# DO THIS
Copy everything in the records below from the line containing "collectors: W. L." down to the end of the records, both ends included, without changes.

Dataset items
++++++

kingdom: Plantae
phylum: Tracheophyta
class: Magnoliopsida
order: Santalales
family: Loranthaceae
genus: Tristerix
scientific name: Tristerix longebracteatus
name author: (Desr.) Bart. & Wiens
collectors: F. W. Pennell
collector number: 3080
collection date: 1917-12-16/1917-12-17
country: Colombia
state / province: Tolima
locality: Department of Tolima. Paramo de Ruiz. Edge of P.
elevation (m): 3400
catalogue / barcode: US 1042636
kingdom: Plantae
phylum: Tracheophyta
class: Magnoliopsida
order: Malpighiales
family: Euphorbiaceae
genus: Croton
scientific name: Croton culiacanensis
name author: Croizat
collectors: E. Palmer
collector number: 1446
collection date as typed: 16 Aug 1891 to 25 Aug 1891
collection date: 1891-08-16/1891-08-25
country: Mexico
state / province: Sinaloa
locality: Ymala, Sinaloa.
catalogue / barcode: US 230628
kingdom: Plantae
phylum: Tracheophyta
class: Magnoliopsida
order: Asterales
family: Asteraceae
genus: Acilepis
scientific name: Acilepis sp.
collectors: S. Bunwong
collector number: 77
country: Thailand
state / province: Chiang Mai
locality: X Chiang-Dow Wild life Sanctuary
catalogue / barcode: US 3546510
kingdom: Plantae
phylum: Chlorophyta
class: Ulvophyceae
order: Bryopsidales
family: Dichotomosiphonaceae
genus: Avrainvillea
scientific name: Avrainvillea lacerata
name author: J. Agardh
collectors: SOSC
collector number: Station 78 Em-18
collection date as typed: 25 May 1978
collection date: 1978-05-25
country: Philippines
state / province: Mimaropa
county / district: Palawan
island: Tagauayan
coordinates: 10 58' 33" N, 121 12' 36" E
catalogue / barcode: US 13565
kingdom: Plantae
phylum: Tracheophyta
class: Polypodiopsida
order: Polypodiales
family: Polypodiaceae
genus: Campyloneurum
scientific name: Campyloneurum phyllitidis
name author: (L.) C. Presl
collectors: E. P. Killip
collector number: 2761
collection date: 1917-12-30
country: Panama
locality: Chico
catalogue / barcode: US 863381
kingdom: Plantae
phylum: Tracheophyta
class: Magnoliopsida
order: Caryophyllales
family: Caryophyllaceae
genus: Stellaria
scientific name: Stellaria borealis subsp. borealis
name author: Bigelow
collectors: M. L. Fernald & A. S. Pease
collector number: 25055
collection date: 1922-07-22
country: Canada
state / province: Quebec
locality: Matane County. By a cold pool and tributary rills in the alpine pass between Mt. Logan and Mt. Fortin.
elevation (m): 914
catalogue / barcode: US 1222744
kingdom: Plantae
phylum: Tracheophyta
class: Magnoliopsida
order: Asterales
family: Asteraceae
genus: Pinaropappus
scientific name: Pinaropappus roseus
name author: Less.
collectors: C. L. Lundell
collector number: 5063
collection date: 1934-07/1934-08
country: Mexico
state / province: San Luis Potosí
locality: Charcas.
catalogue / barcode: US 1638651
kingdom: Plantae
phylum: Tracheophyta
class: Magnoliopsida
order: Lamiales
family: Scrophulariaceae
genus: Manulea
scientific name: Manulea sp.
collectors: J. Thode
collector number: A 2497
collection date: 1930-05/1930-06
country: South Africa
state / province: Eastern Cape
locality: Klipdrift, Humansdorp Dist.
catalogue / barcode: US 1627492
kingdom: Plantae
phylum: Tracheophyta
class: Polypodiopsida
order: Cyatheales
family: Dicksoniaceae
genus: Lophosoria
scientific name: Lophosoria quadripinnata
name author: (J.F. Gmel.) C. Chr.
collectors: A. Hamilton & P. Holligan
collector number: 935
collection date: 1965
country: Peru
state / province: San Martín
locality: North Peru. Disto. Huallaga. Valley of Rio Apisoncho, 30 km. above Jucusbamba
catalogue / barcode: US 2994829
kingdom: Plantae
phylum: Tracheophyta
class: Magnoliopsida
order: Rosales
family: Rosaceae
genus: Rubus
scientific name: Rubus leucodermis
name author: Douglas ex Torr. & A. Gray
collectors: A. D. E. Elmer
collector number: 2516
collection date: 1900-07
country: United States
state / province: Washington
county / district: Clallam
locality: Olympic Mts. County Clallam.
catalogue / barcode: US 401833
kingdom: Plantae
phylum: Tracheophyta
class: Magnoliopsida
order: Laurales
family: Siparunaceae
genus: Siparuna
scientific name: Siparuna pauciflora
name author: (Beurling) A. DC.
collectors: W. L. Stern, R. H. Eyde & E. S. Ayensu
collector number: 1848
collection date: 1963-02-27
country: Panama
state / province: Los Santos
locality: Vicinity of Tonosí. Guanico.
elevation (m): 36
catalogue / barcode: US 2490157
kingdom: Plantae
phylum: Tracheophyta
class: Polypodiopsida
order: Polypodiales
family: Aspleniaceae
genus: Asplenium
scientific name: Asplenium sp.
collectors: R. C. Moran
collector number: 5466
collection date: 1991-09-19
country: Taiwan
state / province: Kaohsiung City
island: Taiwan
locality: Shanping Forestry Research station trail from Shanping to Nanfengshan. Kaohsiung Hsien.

++++++

# RESPONSE
collectors: W. L. Stern, R. H. Eyde & E. S. Ayensu
collector number: 1848
collection date: 1963-02-27
country: Panama
state / province: Los Santos
locality: Vicinity of Tonosí. Guanico.
elevation (m): 36
catalogue / barcode: US 2490157
kingdom: Plantae
phylum: Tracheophyta
class: Polypodiopsida
order: Polypodiales
family: Aspleniaceae
genus: Asplenium
scientific name: Asplenium sp.
collectors: R. C. Moran
collector number: 5466
collection date: 1991-09-19
country: Taiwan
state / province: Kaohsiung City
island: Taiwan
locality: Shanping Forestry Research station trail from Shanping to Nanfengshan. Kaohsiung Hsien.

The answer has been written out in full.